I've talked in the past about Gunner and Sarge, and how many of the stories featured the same action with Gunner acting as the decoy and the Sarge figuring out where the enemy was located by their fire at his counterpart. The Johnny Cloud stories always had some incident from his youth as a Navajo relating to his problems as an air ace in WWII. In the Haunted Tank series, the ghost of Jeb Stuart would give cryptic advice to his namesake, which inevitably proved prescient.

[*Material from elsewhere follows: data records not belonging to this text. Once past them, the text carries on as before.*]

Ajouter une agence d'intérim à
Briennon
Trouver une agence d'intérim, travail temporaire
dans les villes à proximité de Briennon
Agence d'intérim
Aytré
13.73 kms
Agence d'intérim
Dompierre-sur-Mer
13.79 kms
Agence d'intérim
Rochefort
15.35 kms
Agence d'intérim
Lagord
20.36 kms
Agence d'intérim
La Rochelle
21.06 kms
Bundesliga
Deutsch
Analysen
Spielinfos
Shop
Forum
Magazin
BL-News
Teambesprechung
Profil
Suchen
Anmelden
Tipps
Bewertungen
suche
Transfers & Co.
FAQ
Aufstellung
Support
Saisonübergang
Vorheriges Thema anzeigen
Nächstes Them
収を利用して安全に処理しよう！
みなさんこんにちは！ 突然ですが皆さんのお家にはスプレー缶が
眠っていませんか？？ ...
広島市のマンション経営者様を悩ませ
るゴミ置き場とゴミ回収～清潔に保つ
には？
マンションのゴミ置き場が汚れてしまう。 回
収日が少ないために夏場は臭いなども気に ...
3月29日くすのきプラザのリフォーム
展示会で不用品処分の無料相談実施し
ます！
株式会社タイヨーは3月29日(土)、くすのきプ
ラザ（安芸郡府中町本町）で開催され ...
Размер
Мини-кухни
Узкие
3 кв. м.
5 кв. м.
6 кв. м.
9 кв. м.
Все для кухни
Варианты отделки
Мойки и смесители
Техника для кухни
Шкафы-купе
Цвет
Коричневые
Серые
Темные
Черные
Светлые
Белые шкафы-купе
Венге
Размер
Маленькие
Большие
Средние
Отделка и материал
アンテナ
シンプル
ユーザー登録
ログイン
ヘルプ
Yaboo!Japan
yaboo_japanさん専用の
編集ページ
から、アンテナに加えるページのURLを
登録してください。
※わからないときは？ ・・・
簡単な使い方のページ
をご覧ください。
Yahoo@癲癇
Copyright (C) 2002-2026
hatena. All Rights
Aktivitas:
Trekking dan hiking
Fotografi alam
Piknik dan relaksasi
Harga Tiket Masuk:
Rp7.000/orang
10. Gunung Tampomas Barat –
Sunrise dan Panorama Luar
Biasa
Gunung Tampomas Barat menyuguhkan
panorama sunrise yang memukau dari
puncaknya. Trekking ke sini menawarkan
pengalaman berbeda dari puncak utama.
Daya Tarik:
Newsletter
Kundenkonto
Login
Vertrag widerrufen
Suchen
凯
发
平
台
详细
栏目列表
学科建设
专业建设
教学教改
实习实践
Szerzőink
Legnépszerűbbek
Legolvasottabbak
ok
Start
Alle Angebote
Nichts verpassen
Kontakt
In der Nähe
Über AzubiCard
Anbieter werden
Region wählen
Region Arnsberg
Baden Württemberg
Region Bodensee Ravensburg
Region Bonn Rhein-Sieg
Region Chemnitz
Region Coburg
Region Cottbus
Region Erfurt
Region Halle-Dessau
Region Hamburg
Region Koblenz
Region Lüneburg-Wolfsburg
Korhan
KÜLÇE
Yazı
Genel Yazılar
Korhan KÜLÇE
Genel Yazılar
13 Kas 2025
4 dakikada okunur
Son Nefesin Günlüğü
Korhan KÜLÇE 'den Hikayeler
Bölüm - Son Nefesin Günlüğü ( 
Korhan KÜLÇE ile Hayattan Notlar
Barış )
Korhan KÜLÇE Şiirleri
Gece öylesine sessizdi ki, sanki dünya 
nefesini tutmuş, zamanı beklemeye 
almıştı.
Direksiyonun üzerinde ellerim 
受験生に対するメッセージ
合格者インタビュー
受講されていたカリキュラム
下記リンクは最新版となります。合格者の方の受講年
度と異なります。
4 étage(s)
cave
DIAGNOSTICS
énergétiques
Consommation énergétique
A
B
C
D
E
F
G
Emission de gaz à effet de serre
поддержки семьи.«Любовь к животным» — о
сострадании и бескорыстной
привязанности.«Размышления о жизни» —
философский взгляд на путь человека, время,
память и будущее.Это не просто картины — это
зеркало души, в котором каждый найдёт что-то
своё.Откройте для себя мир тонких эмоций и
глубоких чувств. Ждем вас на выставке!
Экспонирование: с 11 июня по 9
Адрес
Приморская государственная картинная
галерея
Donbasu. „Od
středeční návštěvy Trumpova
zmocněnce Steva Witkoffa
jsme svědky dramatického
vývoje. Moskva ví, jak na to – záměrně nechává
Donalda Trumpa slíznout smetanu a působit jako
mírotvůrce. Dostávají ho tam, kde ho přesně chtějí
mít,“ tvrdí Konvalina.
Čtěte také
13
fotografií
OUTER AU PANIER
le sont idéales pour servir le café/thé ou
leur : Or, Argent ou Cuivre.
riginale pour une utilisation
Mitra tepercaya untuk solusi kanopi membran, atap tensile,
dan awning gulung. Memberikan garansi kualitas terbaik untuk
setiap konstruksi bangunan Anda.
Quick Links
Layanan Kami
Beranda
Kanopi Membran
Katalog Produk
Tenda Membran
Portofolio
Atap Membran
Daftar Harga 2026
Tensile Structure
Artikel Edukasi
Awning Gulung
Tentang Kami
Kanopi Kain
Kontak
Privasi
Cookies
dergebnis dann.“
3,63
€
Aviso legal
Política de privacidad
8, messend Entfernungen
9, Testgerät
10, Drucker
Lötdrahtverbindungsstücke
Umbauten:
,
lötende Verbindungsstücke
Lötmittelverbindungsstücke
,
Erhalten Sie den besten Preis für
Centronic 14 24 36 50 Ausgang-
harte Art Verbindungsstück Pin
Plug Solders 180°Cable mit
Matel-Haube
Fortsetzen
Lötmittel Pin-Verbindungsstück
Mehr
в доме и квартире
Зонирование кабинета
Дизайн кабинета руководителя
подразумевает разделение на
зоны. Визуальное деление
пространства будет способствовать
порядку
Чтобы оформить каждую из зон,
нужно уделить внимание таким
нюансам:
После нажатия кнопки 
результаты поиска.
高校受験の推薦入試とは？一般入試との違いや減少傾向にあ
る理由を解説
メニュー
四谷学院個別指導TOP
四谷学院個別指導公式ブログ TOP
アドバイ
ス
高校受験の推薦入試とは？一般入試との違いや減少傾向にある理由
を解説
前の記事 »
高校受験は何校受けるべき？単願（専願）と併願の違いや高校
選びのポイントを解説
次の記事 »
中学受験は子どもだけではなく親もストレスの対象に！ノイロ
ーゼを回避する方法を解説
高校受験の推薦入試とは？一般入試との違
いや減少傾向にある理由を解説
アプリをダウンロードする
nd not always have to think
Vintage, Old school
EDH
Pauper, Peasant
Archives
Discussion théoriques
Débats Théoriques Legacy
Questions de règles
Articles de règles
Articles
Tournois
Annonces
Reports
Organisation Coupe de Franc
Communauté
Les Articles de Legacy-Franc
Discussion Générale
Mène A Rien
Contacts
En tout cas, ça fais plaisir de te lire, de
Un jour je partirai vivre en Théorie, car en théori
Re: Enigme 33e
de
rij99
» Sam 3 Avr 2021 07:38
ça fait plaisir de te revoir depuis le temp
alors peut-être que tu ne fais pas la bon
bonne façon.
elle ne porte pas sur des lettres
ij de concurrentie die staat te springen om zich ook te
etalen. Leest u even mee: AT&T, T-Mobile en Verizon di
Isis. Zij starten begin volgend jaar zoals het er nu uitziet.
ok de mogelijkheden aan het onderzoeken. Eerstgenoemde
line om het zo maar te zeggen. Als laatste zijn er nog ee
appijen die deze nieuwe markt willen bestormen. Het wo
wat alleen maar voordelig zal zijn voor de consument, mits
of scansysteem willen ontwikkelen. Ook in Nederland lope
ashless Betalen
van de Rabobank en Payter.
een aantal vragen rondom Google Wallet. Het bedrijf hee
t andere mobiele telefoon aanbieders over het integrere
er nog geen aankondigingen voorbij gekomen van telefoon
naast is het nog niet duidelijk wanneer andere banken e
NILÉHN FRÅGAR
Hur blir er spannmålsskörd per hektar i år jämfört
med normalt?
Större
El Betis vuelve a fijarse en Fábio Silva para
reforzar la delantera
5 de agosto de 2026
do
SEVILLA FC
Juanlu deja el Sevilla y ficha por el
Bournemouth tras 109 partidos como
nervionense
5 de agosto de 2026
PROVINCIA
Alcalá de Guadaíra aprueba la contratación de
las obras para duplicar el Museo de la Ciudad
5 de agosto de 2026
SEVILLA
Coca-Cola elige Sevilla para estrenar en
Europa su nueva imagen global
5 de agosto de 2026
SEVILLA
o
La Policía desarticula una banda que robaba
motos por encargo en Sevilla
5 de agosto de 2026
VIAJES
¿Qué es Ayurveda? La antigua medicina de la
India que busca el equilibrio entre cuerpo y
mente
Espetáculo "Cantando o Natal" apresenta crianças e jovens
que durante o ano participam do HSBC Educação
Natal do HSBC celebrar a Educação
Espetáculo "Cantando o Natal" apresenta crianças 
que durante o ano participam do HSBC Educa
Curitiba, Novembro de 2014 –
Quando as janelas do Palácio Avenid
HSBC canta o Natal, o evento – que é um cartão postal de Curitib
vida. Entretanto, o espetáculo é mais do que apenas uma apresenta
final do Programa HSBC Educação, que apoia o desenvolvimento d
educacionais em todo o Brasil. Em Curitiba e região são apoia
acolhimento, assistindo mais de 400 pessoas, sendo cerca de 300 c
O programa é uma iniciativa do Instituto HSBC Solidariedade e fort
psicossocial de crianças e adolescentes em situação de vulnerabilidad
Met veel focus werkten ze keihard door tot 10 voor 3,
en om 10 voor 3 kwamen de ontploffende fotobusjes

The Sergeant Rock series was no exception to this trend. The standard plot outline involved Rock being concerned about something that Easy Company is doing wrong that could lead to disaster. For example:
That bit about Easy Company being like a chain came up often. Sarge was as fanatical about eliminating the weakest link as Anne Robinson:
There would then follow several rapid-fire combat sequences proving Rock was right:
Or sometimes the combat-happy Joes would appear to be right for awhile:
Thus increasing the pressure on Rock to prove them wrong. In the end there was always a resolution, although I admit that Kanigher (who wrote these stories) was willing to be more creative in his denouements:
So I recommend these DC war series, but also caution that you should probably read them as they were published; with a month or two in between each issue.